Rónán Mullen
Rónán Mullen - (born 13 October 1970) is an independent Irish Senator and delegate to the Council of Europe. He was elected by the National University of Ireland Seanad constituency in July 2007 and re-elected for a second term in 2011.[1] Mullen is a frequent media commentator on social and political topics.
Political Career[edit]
In 2007, Mullen ran for the Seanad on the National University of Ireland Seanad Panel; he obtained the second-highest number of first preference votes. In 2011 he was re-elected to the Seanad. Mullen is also member of the Joint Committees on Social Protection as well as the Joint Committee on European Affairs. Mullen has also supported the extension of the franchise for senatorial elections to all university graduates. In the aftermath of the defeat in referendum of the first Lisbon Treaty Mullen was appointed to a sub-committee on European Affairs charged with investigating the political impasse. In September 2010 Mullen introduced the first ever Private Members' Motion in the Oireachtas dedicated to the issue of hospice care.
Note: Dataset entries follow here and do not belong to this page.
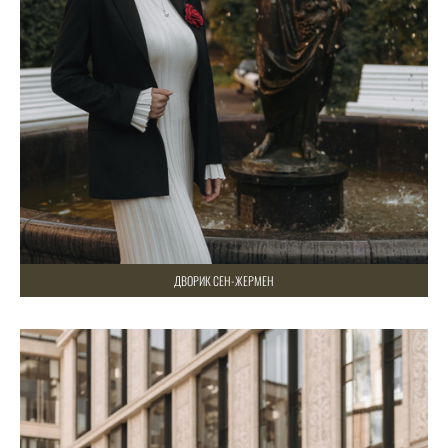
ДВОРИК СЕН-ЖЕРМЕН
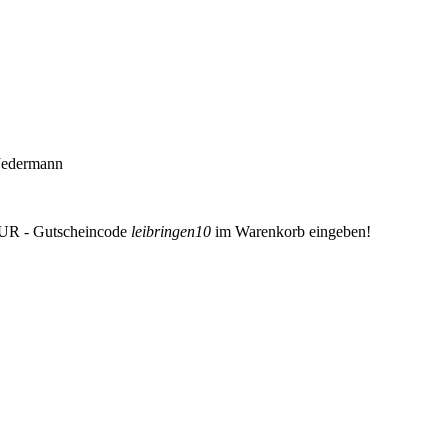
 Jedermann
EUR - Gutscheincode
leibringen10
im Warenkorb eingeben!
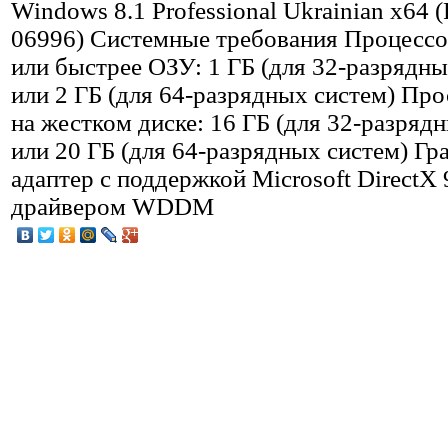
Windows 8.1 Professional Ukrainian x64 
06996) Системные требования Процессо
или быстрее ОЗУ: 1 ГБ (для 32-разрядны
или 2 ГБ (для 64-разрядных систем) Пр
на жестком диске: 16 ГБ (для 32-разряд
или 20 ГБ (для 64-разрядных систем) Г
адаптер с поддержкой Microsoft DirectX 
драйвером WDDM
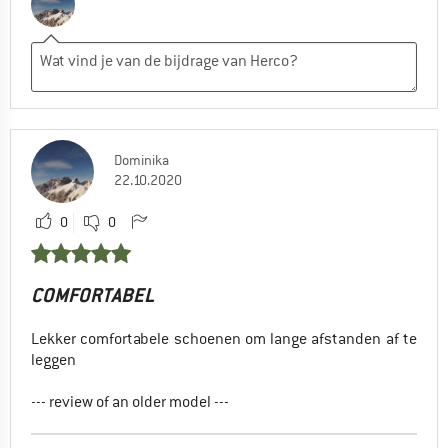
Dominika
22.10.2020
0
0
COMFORTABEL
Lekker comfortabele schoenen om lange afstanden af te
leggen
--- review of an older model ---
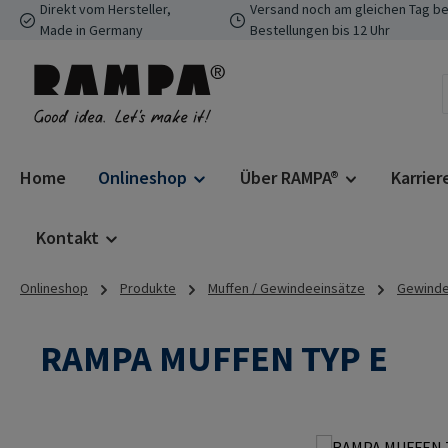
Direkt vom Hersteller,
Versand noch am gleichen Tag be
 Hauptinhalt springen
Zur Suche springen
Zur Hauptnavigation springen
Made in Germany
Bestellungen bis 12 Uhr
Home
Onlineshop
Über RAMPA®
Karrier
Kontakt
Onlineshop
Produkte
Muffen / Gewindeeinsätze
Gewinde
RAMPA MUFFEN TYP E
Bildergalerie überspringen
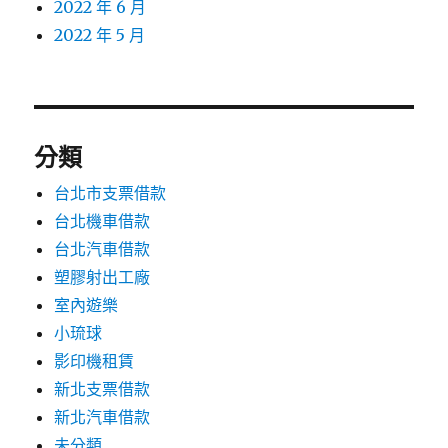
2022 年 6 月
2022 年 5 月
分類
台北市支票借款
台北機車借款
台北汽車借款
塑膠射出工廠
室內遊樂
小琉球
影印機租賃
新北支票借款
新北汽車借款
未分類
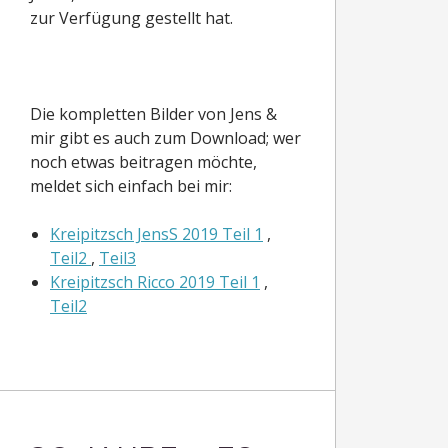
zur Verfügung gestellt hat.
Die kompletten Bilder von Jens &
mir gibt es auch zum Download; wer
noch etwas beitragen möchte,
meldet sich einfach bei mir:
Kreipitzsch JensS 2019 Teil 1
,
Teil2
,
Teil3
Kreipitzsch Ricco 2019 Teil 1
,
Teil2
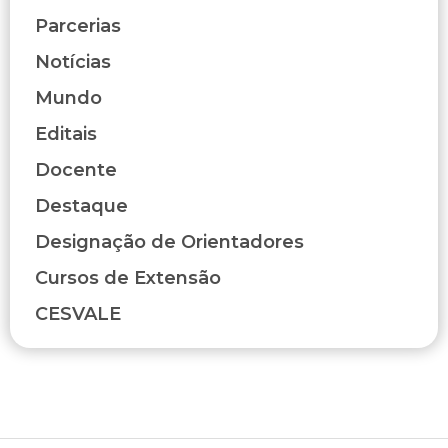
Parcerias
Notícias
Mundo
Editais
Docente
Destaque
Designação de Orientadores
Cursos de Extensão
CESVALE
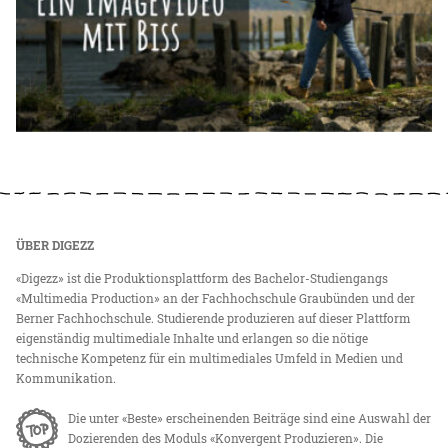
ÜBER DIGEZZ
«Digezz» ist die Produktionsplattform des Bachelor-Studiengangs
«Multimedia Production» an der Fachhochschule Graubünden und der
Berner Fachhochschule. Studierende produzieren auf dieser Plattform
eigenständig multimediale Inhalte und erlangen so die nötige
technische Kompetenz für ein multimediales Umfeld in Medien und
Kommunikation.
Die unter «Beste» erscheinenden Beiträge sind eine Auswahl der
Dozierenden des Moduls «Konvergent Produzieren». Die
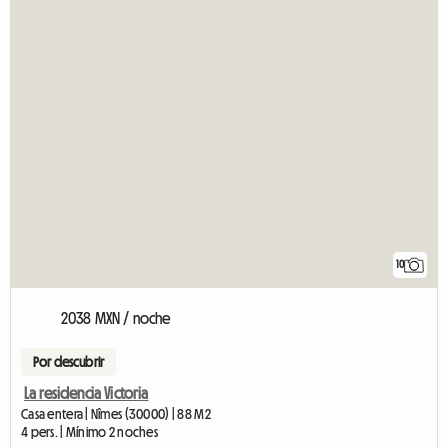
10
2038 MXN / noche
Por descubrir
La residencia Victoria
Casa entera | Nîmes (30000) | 88 M2
4 pers. | Mínimo 2 noches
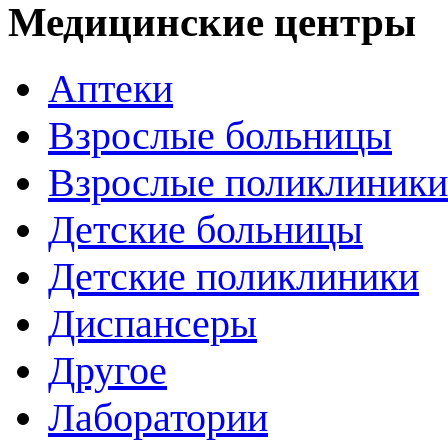
Медицинские центры
Аптеки
Взрослые больницы
Взрослые поликлиники
Детские больницы
Детские поликлиники
Диспансеры
Другое
Лаборатории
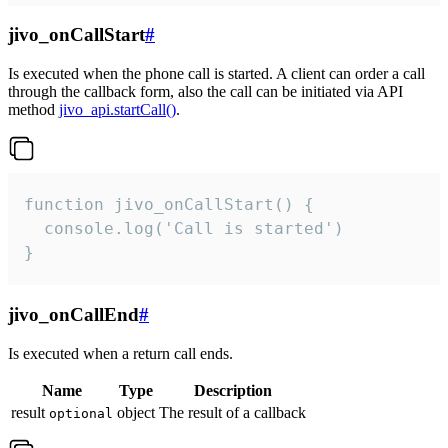
jivo_onCallStart
#
Is executed when the phone call is started. A client can order a call
through the callback form, also the call can be initiated via API
method
jivo_api.startCall()
.
function jivo_onCallStart() {

  console.log('Call is started')

}
jivo_onCallEnd
#
Is executed when a return call ends.
Name
Type
Description
result
object
The result of a callback
optional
He was the first National University of Ireland senator appointed to the Council of Europe, he received international coverage for his role in defeating the controversial McCafferty Report which sought to limit the right to conscientious objection for medical staff in the case of abortions. In 2010, Mullen replaced the late Deputy Tony Gregory as an independent member of the Irish parliamentary delegation to the Council of Europe in Strasbourg, where he joined the European People's Party (Christian Democrat) group, the largest political group represented in the Council of Europe. He became the first NUI Senator to be appointed to the Council of Europe, and only the second Independent Senator to be appointed. Mullen is a member of the Committee on Migration, Refugees and Population and an alternate member of the Social, Health and Family Affairs Committee. Mullen ran as an independent candidate in the Midlands–North-West constituency for the 2014 European Parliament election.
Education[edit]
He studied French and English at National University of Ireland, Galway, where he was also president of the Students' Union. Then, in 1993, he moved to Dublin and studied for a Masters' degree in journalism, after which he worked as a teacher and press secretary. In 1999 he began training as a barrister in the King's Inns, during which he won the Irish Times Debate. He was called to the Bar in 2003. Since 2001 he has been a lecturer in the Institute of Technology, Blanchardstown.